SALEM — Josh Nadeau needed just one opportunity to make for a memorable senior season in a Hall-Dale shirt.
The Bulldog midfielder split the seam in a tight Mt. Abram back four midway through the second half, accepting a pass from Ian Stebbins and calmly finishing it off for the match’s only goal in a 1-0 Mountain Valley Conference win over the Roadrunners on Tuesday night. In a week in which the top three MVC teams all meet one another in a span of five days, Hall-Dale (6-0-1) has the early hold on conference supremacy after tying Monmouth over the weekend.
Last season, Hall-Dale similarly escaped this meeting with a 1-0 win over Mt. Abram. But the Roadrunners (6-1-0) got the better of the Bulldogs in the MVC championship.
“Our goal from the beginning is to get back to (the conference championship),” Nadeau said. “This was a really big win for us. This was basically exactly what we expected. They’re one of the best teams in the MVC. They’re really good.”
The win did not come without its nervy moments for the Bulldogs, particularly over the last third of an hour.
Mt. Abram’s Kenyon Pillsbury cut to his left foot and roped a shot that Hall-Dale keeper Sam Sheaffer ushered over the crossbar in the 60th minute. In the 80th minute, Pillsbury settled calmly in the chaos inside the visitors’ 18-yard box but hit the post with a bid which had alluded everybody in a white shirt, Sheaffer included.
“I was really proud of our effort. They came out and played. They competed. They tried,” Mt. Abram coach Darren Allen said. “We don’t get any points out of it, but I think this makes us stronger in the long run. The kids see now that, hey, this is for real.”
Hall-Dale first-year coach Jesse Rowe, who played for the Bulldogs in the late 1990s, said he never wavered in his belief.
“That’s a good team, but I was never nervous,” Rowe said. “Yeah, there were moments (for Mt. Abram).
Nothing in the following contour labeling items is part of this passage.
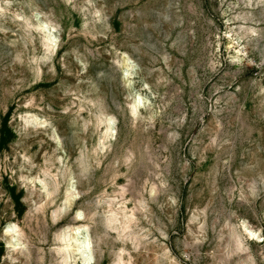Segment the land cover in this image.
I'll use <instances>...</instances> for the list:
<instances>
[{
    "label": "rangeland",
    "instance_id": "rangeland-1",
    "mask_svg": "<svg viewBox=\"0 0 264 264\" xmlns=\"http://www.w3.org/2000/svg\"><path fill=\"white\" fill-rule=\"evenodd\" d=\"M81 224L91 264H264V0H0V264Z\"/></svg>",
    "mask_w": 264,
    "mask_h": 264
},
{
    "label": "bare ground",
    "instance_id": "bare-ground-1",
    "mask_svg": "<svg viewBox=\"0 0 264 264\" xmlns=\"http://www.w3.org/2000/svg\"><path fill=\"white\" fill-rule=\"evenodd\" d=\"M53 42H54V37L52 35L48 36L46 38V47L48 49H53L54 48ZM140 101H141L140 97H137L135 99V102L140 103ZM131 110H132V112L134 114L137 111V106L136 105H132V109ZM110 126H111V124H110ZM74 191L75 190H74L73 186H71V188L67 191V196H66L65 201H68L70 198H72L75 195ZM59 211H62V210H59ZM53 212H54L53 216L55 217L57 211H53ZM81 216H82V214L79 213L77 218H80ZM109 218H110L111 221H113V222L115 221L114 216L109 217ZM82 219H84V218H82ZM108 219H107V221H108ZM108 224L110 225V223H108ZM88 227H87V225L85 226V225L81 224V225L75 226V227L72 226V227H70V229L67 227L69 229V231L71 232V234H67V233L65 234V233H62V232H61L62 234L60 233L61 235L59 236V239H60V241L62 243V246L59 248L58 252L62 256V263L61 264H67L65 259H67V258L69 259L72 256L71 253L80 256V260H81L82 264H91L92 263L91 260L93 258V252H94L93 251V245H92L93 241L91 240V236L89 234V229L90 228H88ZM67 228H66V230H67ZM63 232H64V230H63ZM251 232H250V234H252ZM7 233L8 234L11 233V238L14 240V243L12 241V247L16 248V247H21L23 245L24 242L21 243L20 239L21 238L22 239L26 238V236L23 237V232L17 226H15V224H14V226L11 225V226L8 227ZM70 251H71V253H70ZM119 255H118V257H119ZM76 259H77V257H76Z\"/></svg>",
    "mask_w": 264,
    "mask_h": 264
}]
</instances>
I’m a Hall-Dale kid, so I trust Hall-Dale kids. That’s never going to change. I’ll side with them nine times out of 10.”
Stebbins made a beautiful effort on the deciding goal, threading through to a sprinting Nadeau with a brilliant touch to set his teammate free in the 54th minute.
From there, one-on-one with the goalkeeper, Nadeau calmly finished off the to far post with what looked like little effort. Getting to that position, though, was a different story.
Space to operate was often frustratingly difficult to find.
“They pack it in, so it was kind of hard out there,” Nadeau said. “They have a really good defense and their midfield came back a lot to help out. I just got that lucky one, I guess.”
“I couldn’t have asked for a better guy in that spot,” Rowe said. “With the storied career he’s had here, to have Josh Nadeau be a leader and step up there, it’s just a big, big moment for him and for us. Hopefully that solidifies us a a team that people will not forget is in this conference.”
Nadeau’s goal came courtesy of the Bulldogs’ lone on-target bid of the second half.
But that was typical of how the match played, especially before Hall-Dale dropped in much deeper to defend its advantage over the final 15 minutes.
The midfield was a battlefield throughout the evening, with Nadeau and his opposite number —Mt. Abram’s Evan Allen — and the center backs at both ends of the park ensuring the game would not open up much, if at all.
The early first-half chances in either direction came via restarts and set pieces.